From Wikipedia we read:
An environment variable is a dynamic-named value that can affect the way running processes will behave on a computer.
Environment variables can be seen as a collection of key/value strings that are accessible for anyone in the current process. If the process forks, the children get a copy of the environment. You can access them using %ENV in Perl, getenv in C, System.getenv in Java, process.env in Node.js or os.environ in Python. All languages I know have a way to access the environment.
A lot of programs use them as a way of universal configuration mechanism. All major OS support environment variables and they are used the same way for every program. In contrast, configuration files hold great differences between OSs, programming languages and frameworks.
Environment variables are a useful configuration mechanism because they don’t require any file to be changed. This means you can enforce the distinction between the artifact and its configuration. Code and configuration have different life-cycles and you want to manage them independently. As a hint, you probably don’t want to store your secrets in the same way and place you have your source code.
For those and other reasons, the twelve-factor app methodology enforces the use of environment variables to configure the applications.
A Global challenge
If you start right away using environment variables in your code, you will learn that it comes with some challenges. The environment collection can be seen as a global variable in our application, and we know that global variables are bad.
On top of that, if you start using environment variables everywhere in your code where you need to configure behaviour, you will soon find a problem: There isn’t a way to have an exhaustive list of the environment variables a program is using. This eventually leads to:
- Variables that nobody knows that are used.
- Variables that mean different things in different parts of the code because of (1).
From your users (or the person deploying an application) perspective, there’s no way to know which environment variables are required or which of them are valid values.
Take point that you don’t have an automatic way to enforce the presence of a specific variable in the environment. This means that you will probably receive empty strings, nulls, undefineds or whatever your language is sending you and you’ll have to manually deal with that every time you need to access a variable.

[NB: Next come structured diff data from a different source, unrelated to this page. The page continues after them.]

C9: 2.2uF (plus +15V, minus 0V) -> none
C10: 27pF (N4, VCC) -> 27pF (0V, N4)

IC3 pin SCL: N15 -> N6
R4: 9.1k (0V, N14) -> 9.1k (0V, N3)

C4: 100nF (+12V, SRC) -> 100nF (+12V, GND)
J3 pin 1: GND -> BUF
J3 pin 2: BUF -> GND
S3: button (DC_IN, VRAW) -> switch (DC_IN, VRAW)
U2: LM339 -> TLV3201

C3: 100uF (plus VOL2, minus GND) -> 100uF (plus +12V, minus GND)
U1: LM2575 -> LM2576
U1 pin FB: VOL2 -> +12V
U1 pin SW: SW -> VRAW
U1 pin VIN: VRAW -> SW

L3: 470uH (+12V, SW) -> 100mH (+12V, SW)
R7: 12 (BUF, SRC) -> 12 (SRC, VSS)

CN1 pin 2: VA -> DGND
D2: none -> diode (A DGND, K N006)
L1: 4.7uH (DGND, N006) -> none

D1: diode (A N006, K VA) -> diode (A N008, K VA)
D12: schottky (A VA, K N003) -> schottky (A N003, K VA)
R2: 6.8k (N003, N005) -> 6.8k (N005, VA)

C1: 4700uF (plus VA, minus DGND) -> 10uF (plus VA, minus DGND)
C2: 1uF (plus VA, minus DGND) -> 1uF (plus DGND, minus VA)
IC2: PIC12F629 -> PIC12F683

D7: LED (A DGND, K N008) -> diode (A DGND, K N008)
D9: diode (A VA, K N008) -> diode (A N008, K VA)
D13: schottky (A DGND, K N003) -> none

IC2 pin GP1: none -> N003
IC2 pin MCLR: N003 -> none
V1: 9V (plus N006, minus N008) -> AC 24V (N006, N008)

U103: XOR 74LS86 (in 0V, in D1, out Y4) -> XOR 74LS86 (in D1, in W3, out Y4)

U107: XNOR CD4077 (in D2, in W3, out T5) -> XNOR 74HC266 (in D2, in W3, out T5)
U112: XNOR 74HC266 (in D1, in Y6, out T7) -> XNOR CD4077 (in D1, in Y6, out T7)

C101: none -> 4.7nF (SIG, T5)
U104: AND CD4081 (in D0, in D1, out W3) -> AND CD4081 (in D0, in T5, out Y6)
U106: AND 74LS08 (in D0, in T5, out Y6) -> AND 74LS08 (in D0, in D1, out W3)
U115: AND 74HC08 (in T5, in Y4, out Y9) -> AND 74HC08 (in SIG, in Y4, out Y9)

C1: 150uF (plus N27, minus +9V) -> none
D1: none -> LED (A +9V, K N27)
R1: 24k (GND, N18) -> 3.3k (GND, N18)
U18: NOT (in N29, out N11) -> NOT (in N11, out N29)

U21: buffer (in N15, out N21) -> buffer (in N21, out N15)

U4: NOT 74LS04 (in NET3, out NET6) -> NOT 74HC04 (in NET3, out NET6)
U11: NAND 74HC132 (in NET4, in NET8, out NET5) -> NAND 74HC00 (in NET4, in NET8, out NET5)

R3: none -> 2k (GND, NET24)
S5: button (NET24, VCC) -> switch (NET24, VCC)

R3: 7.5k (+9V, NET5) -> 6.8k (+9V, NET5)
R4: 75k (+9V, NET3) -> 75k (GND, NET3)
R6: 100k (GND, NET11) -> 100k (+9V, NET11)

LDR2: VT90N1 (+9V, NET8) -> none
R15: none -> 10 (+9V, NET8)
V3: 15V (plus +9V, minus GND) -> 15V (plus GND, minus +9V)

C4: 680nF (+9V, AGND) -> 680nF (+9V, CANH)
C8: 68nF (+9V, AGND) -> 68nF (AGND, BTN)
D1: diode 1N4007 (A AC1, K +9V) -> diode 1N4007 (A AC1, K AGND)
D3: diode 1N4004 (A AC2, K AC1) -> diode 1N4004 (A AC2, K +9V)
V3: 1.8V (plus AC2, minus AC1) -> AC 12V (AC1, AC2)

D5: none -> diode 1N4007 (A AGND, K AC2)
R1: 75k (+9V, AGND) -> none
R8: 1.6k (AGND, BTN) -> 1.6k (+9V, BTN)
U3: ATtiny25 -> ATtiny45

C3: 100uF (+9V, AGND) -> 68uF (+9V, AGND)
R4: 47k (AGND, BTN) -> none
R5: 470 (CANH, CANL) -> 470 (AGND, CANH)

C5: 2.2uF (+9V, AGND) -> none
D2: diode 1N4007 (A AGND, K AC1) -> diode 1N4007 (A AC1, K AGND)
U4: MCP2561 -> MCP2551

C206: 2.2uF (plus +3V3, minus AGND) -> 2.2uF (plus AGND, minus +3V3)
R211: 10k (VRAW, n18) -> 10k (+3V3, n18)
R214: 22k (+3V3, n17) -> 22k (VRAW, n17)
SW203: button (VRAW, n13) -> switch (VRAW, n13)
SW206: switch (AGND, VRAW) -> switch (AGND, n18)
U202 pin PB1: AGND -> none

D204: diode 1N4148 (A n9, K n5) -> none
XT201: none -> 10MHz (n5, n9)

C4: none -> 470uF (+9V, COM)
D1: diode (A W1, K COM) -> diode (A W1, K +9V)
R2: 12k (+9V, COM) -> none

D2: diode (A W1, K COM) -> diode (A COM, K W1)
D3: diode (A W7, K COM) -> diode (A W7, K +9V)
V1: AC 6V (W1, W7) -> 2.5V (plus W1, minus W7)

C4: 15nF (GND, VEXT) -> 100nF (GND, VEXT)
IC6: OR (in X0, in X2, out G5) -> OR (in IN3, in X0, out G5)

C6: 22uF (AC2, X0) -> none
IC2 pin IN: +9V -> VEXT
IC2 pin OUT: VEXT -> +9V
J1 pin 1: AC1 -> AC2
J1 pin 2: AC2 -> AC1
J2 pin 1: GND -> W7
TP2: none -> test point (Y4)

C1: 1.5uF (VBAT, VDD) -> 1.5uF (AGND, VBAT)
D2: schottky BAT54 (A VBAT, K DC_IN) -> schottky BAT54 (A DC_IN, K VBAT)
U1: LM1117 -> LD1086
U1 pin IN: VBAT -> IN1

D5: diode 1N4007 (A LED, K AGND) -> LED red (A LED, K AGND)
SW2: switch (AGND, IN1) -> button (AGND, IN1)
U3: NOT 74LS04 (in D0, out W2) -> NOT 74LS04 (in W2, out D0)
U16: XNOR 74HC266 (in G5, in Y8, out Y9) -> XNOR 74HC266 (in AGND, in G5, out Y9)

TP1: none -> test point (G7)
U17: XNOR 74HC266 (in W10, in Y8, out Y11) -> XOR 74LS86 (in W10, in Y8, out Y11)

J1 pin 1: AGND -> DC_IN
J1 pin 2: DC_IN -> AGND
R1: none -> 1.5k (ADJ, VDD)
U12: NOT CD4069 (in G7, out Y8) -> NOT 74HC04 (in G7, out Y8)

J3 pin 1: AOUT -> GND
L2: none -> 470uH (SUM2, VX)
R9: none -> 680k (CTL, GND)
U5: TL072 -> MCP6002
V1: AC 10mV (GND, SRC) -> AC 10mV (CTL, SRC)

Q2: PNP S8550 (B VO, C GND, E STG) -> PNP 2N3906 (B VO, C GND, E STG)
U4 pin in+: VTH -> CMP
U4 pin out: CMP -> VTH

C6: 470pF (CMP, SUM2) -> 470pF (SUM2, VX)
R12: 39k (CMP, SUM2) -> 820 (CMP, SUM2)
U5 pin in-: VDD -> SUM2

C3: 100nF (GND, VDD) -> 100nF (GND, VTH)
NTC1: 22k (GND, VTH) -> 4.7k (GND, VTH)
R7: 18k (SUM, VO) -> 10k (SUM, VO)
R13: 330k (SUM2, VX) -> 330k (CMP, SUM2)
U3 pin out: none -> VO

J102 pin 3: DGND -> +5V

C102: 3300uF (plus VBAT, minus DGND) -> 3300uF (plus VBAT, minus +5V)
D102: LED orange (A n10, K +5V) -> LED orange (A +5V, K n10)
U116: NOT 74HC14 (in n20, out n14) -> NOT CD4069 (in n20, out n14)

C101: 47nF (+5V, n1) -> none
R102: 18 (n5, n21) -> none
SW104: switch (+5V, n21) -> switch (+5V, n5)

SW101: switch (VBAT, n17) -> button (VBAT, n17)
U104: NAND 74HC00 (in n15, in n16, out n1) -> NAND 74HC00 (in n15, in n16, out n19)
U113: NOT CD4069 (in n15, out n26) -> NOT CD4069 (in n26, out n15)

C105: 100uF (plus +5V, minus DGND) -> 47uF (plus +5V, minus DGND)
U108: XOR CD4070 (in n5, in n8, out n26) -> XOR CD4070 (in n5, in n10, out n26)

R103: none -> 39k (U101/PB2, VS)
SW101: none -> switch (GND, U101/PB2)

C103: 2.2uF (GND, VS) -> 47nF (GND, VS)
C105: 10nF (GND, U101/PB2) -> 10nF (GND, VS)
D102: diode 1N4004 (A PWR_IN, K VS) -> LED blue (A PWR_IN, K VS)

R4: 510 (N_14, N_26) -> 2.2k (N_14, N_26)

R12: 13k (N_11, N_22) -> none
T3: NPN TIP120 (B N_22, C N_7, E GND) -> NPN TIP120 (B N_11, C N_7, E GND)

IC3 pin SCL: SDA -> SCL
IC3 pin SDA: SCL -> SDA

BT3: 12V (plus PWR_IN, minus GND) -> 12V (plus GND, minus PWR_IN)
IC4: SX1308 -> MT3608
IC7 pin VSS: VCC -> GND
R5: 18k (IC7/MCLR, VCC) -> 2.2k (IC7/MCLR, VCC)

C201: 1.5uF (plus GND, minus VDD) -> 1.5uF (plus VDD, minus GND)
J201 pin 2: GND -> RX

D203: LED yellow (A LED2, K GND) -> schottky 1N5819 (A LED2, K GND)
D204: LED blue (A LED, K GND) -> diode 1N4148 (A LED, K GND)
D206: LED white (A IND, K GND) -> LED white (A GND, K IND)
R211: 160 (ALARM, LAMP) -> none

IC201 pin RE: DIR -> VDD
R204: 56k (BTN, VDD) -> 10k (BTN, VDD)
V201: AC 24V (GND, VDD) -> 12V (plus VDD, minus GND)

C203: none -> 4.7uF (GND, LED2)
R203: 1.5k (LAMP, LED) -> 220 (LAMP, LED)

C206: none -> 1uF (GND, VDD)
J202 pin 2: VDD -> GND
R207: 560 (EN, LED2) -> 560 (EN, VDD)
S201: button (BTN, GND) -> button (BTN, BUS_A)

They will also make more difficult to unit test your code, because they are not an explicit dependency. You will have to mangle with the environment collection inside your test cases, and probably deal with extra cases that don’t really add value.
Getting the best the environment can provide
Those are serious challenges, but nothing that can’t be managed. Being a fan of this way of configuring applications myself, I wanted to share a couple of tips for healthier development:
- Always namespace your environment variables.
- Use environment variables only to populate a config object, then pass it around.
A lots of tools put stuff in the environment, so names like USERNAME, DEBUG or PATH are potential collisions. Prepend a meaningful string for your application at the beginning of all your environment variables (like, MYAPP_USERNAME). It will not only be safer, but it will be easier to identify which variables are relevant to you when inspecting the environment content.
On the other hand, a config object is just an (preferably inmutable) object with a set of well-defined attributes, one for each configuration variable you want to support. That object (or objects) can then be injected into other objects requiring them as a dependency. With this approach, you will solve probably the main challenge when dealing with environment variables: anyone will know upfront which configuration options are available and no one will be able to access a key that does not exist without a fair warning.
Also, if some particular configuration is absolutely required to run the application (for example, a connection string to a database) you can make it fail at the very beginning of your workflow, when initializing the config objects. Your other modules can safely rely on all the configuration to be there with the expected shape, reducing the amount of checks they have to do.
Summarizing: make your life easier and use environment variables to configure your application, but hide them by creating config objects.